__Trecho do documento__
'''
Venda deve cair de 1,7 milhão de carros para 1,5 milhão; fábricas esgotam medidas como férias coletivas e jornada menor

Montadoras estão à beira de onda de cortes

Marcio Fernandes/Folha Imagem
Vista aérea do pátio de estoque da fábrica da Volkswagen em São Bernardo do Campo (SP)


LÁSZLÓ VARGA
CLAUDIA ROLLI
DA REPORTAGEM LOCAL

As montadoras chegaram no limite. A queda de até 20% nas vendas nos meses de 2002, em comparação a 2001, agravada em maio e junho pela instabilidade econômica e as incertezas do consumidor, está levando empresas como Volkswagen, General Motors (GM) e Ford a paralisarem a produção com férias coletivas ou medidas semelhantes. São os primeiros passos para as demissões em massa, segundo avaliações de especialistas para a Folha.
"As montadoras não fizeram os ajustes que precisavam realizar em 2001, com a esperança de que 2002 seria melhor. Mas as nuvens escuras sobre a economia estão aí, e a tendência é que a situação piore até dezembro", afirma Glauco Arbix, especialista em indústria automobilística da USP (Universidade de São Paulo).
'''
__Tarefa a cumprir__
Responda com base na reportagem sobre as montadoras:
1. Para quanto deve cair a venda de carros?
2. De quanto foi a queda nas vendas nos meses de 2002 em comparação a 2001?
3. Em que área Glauco Arbix é especialista, e de qual universidade?

__Material listado__
'''
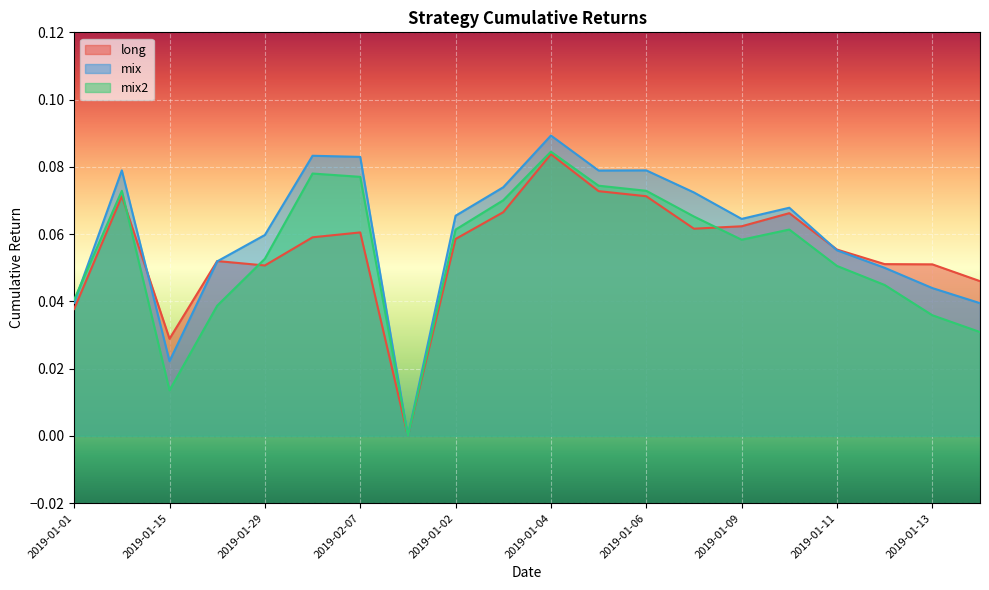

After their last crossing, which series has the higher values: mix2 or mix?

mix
'''
'''
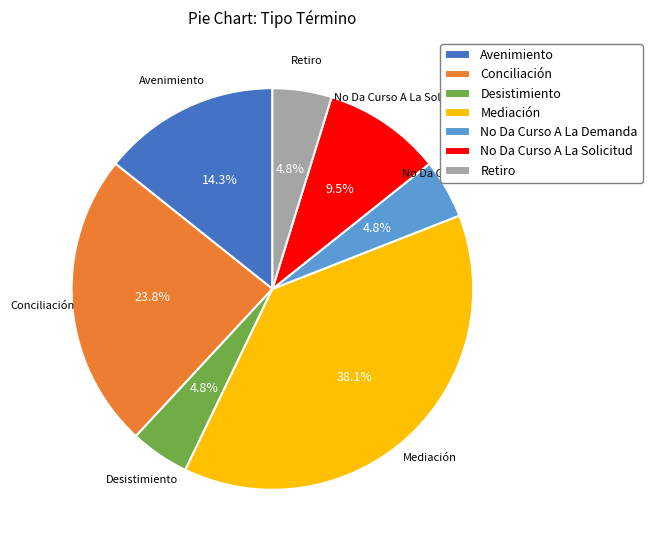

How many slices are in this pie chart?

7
'''
__Resposta do exercício__
1. Para 1,5 milhão de carros, partindo de 1,7 milhão.
2. Foi de até 20%.
3. Ele é especialista em indústria automobilística da USP (Universidade de São Paulo).